RESULTS
Of 22,678 singleton births between 1st October 2016
and 1st September 2019, 2,576 pregnancies were
excluded: 674 (2.97 %) for suspected congenital abnormalities and 1,902
(8.38 %) because of birth before 37+0 weeks (Fig 1).
Of 20,102 eligible pregnancies, (Fig 1) 330 women (1.6%) received
antenatal corticosteroids: 143 (47.6%) before 34+0weeks; 187 (56.6%) at or after 34+0 weeks, of which
106 (56.7%) were within 7 days of planned caesarean delivery; 19,772
(98.4%) women received no antenatal corticosteroids.
The characteristics of the study population according to groups are
shown in Table 1. Severe hypoglycaemia occurred in 227 (1.13%)

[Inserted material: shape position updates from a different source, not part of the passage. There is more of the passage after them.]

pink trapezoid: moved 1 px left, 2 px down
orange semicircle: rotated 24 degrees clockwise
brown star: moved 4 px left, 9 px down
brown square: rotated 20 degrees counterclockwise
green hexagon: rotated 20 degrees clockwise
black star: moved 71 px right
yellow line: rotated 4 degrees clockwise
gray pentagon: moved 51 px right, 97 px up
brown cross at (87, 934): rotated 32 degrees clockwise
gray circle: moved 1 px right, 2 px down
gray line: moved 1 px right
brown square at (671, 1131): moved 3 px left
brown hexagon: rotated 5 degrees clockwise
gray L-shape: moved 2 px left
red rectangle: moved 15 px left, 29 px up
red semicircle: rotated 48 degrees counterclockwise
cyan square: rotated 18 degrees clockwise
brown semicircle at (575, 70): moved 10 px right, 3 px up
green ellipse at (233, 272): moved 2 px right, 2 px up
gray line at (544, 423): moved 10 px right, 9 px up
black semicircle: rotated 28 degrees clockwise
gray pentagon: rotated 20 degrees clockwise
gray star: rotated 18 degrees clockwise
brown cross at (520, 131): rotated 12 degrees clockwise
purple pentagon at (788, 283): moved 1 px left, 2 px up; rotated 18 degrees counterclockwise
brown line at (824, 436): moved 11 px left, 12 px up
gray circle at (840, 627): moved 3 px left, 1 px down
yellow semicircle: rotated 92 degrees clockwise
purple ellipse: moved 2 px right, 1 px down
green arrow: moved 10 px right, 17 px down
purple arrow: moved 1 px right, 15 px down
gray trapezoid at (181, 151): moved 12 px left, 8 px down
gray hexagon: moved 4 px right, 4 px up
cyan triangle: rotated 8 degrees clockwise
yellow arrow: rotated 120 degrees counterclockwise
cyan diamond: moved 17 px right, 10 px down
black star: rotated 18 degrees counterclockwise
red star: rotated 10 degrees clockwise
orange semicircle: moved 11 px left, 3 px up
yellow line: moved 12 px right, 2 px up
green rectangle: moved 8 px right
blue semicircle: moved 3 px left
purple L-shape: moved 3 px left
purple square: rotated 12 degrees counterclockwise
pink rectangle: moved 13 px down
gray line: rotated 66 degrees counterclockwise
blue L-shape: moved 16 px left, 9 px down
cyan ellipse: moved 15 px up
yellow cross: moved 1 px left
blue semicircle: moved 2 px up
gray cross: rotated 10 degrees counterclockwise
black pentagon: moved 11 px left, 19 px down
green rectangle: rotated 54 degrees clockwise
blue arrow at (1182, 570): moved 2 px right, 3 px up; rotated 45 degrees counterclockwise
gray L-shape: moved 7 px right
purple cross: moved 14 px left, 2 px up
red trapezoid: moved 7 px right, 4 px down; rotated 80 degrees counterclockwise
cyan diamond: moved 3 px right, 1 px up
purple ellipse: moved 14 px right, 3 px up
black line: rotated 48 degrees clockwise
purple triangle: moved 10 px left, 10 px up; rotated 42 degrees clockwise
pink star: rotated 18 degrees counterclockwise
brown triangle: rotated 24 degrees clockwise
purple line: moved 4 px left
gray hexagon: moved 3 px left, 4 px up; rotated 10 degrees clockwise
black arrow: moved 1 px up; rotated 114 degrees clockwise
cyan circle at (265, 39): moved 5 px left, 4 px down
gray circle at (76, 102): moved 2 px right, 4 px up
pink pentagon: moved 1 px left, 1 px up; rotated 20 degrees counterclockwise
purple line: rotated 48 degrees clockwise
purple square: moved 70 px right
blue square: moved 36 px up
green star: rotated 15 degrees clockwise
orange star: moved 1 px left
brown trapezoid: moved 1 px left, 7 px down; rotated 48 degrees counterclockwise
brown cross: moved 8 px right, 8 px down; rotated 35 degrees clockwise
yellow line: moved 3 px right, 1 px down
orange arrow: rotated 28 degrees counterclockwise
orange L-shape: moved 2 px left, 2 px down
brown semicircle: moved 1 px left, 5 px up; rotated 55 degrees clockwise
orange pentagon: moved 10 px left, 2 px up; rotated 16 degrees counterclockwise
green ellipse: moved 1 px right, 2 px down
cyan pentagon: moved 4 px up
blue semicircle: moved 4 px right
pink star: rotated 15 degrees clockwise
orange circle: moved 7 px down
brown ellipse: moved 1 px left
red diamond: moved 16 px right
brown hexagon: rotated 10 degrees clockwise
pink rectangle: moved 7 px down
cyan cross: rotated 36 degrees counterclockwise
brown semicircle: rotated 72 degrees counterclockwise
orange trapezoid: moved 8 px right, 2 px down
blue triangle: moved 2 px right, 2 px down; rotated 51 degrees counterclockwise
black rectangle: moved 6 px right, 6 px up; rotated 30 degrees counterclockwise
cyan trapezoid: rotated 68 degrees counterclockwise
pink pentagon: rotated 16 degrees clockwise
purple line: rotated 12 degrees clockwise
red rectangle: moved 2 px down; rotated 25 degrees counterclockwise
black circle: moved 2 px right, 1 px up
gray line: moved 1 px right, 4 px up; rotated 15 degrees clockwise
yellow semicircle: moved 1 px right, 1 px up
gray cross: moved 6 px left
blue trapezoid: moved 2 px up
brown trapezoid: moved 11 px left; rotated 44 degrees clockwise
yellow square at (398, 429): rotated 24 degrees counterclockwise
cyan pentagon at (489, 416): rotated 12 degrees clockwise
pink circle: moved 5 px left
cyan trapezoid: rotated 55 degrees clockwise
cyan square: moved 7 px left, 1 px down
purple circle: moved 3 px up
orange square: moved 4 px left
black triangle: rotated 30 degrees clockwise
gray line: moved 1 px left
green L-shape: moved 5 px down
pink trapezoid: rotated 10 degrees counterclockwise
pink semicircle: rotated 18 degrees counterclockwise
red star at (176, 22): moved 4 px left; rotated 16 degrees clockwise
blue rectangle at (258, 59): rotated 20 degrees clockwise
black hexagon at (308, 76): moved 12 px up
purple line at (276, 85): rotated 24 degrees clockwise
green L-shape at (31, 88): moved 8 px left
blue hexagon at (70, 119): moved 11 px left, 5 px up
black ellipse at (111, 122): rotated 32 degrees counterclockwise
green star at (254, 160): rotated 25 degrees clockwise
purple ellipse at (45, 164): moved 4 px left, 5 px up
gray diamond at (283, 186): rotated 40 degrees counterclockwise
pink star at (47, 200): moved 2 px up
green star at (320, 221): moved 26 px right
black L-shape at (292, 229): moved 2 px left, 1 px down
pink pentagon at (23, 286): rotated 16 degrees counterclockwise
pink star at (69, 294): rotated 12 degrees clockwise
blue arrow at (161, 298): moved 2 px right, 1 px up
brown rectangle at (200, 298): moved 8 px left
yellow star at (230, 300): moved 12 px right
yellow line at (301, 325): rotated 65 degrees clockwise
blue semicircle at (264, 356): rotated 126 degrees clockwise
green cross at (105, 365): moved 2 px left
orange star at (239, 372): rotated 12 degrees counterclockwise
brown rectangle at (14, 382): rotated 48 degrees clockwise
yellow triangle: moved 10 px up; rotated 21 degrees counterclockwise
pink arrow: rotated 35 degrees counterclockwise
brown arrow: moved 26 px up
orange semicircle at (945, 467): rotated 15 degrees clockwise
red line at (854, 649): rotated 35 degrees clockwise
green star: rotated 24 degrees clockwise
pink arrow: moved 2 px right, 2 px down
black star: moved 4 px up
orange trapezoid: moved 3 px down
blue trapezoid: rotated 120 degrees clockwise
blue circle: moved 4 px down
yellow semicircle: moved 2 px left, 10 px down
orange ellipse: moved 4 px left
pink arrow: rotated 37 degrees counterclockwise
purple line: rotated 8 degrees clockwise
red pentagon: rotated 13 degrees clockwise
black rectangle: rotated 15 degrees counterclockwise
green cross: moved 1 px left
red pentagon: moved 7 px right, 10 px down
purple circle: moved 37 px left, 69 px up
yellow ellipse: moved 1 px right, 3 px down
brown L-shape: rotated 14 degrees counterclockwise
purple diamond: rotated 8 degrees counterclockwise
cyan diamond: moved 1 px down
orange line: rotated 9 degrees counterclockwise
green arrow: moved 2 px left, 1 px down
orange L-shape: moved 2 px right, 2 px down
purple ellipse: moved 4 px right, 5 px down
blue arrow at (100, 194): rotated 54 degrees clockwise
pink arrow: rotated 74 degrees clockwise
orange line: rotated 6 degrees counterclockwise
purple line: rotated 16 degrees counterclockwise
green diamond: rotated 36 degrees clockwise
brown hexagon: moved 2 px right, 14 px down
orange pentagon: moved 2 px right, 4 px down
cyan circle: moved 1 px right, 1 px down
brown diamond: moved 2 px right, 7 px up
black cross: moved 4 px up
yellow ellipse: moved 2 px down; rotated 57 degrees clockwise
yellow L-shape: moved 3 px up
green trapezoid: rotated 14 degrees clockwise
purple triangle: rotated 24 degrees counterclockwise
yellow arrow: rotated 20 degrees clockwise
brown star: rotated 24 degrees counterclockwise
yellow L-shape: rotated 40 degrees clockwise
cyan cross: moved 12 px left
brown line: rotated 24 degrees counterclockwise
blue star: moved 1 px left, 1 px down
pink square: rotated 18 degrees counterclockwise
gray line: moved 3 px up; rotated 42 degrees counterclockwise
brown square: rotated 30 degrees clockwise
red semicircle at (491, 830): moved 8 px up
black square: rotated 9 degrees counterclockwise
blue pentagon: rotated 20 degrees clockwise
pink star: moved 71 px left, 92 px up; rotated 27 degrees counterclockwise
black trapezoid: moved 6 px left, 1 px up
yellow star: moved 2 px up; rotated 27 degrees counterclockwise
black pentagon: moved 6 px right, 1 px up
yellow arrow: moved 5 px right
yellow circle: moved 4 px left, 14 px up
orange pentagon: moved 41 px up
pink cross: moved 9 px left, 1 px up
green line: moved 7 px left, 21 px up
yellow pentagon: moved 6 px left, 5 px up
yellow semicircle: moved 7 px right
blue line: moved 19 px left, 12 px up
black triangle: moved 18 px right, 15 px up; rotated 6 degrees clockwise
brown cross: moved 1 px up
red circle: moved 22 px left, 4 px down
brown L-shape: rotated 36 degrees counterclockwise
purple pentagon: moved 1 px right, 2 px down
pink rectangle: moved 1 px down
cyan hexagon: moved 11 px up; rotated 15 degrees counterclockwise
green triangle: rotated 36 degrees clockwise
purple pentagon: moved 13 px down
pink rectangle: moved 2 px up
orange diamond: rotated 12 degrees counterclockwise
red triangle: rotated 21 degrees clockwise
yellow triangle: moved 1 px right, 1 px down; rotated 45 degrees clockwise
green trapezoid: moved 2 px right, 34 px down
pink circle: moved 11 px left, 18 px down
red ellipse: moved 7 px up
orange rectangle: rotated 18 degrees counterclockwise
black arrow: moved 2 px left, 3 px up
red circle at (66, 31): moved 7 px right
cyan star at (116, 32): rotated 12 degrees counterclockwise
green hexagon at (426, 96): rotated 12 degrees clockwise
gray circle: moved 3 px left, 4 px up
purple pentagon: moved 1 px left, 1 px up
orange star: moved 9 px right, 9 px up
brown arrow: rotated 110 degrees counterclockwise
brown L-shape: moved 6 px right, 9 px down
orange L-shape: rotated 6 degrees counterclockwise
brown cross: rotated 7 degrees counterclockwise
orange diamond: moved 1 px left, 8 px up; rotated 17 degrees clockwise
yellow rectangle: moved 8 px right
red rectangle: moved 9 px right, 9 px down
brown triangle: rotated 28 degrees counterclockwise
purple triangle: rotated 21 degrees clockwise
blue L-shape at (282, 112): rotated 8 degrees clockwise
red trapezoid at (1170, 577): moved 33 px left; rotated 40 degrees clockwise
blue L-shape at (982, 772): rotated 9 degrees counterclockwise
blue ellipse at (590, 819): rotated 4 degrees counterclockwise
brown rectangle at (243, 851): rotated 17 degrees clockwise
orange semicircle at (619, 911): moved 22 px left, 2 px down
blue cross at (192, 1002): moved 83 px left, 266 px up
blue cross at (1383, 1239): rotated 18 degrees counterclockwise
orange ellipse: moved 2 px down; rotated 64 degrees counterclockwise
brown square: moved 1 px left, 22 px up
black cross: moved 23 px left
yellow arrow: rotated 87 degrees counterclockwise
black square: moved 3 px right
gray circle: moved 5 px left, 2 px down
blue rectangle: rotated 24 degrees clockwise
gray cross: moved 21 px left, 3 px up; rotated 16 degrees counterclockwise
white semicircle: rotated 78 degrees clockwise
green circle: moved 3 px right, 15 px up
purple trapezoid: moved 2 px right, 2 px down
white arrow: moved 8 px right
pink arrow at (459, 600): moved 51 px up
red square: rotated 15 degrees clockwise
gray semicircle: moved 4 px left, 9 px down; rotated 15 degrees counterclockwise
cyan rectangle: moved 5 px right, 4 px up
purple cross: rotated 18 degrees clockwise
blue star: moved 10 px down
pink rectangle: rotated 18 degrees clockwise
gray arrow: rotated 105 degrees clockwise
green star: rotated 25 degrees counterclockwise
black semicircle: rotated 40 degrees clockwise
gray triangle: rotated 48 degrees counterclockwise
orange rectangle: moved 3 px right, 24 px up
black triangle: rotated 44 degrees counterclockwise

neonates, with a median glucose value of 1.4 mmol/l (IQR: 0.50 mmol/l).
Factors associated with severe hypoglycaemia (Table 2) on univariate
analysis were higher mean BMI, nulliparity, hypertension, pre-existing
and gestational diabetes, earlier gestation at birth, ACS exposure and
birthweight below the 10th centile.
The association between ACS exposure and severe hypoglycaemia in term
neonates is shown in Table 3 for all groups. After adjustment for
covariates, ACS exposure was associated a higher incidence of severe
hypoglycaemia in all exposed groups; whereas the respiratory outcomes
(ventilation or CPAP) were not significantly different. The adjusted
odds ratios for severe neonatal hypoglycaemia were highest when ACS were
administered in later gestation and nearest to delivery.
In pregnancies affected by pre-existing or gestational diabetes, the
risk of severe hypoglycaemia was significantly increased in neonates
exposed to ACS at or after 34 weeks (Table 4). No conclusion can be
drawn for the 13 neonates of diabetic pregnancies exposed to ACS before
34 weeks as none were severely hypoglycaemic.
There was a significant positive correlation between the
corticosteroid-to-birth interval and neonatal glucose in the first 24
hours of life (r = 0.592, p < 0.001) (Fig 2). Lower glucose
values were recorded in neonates exposed to ACS closer to birth.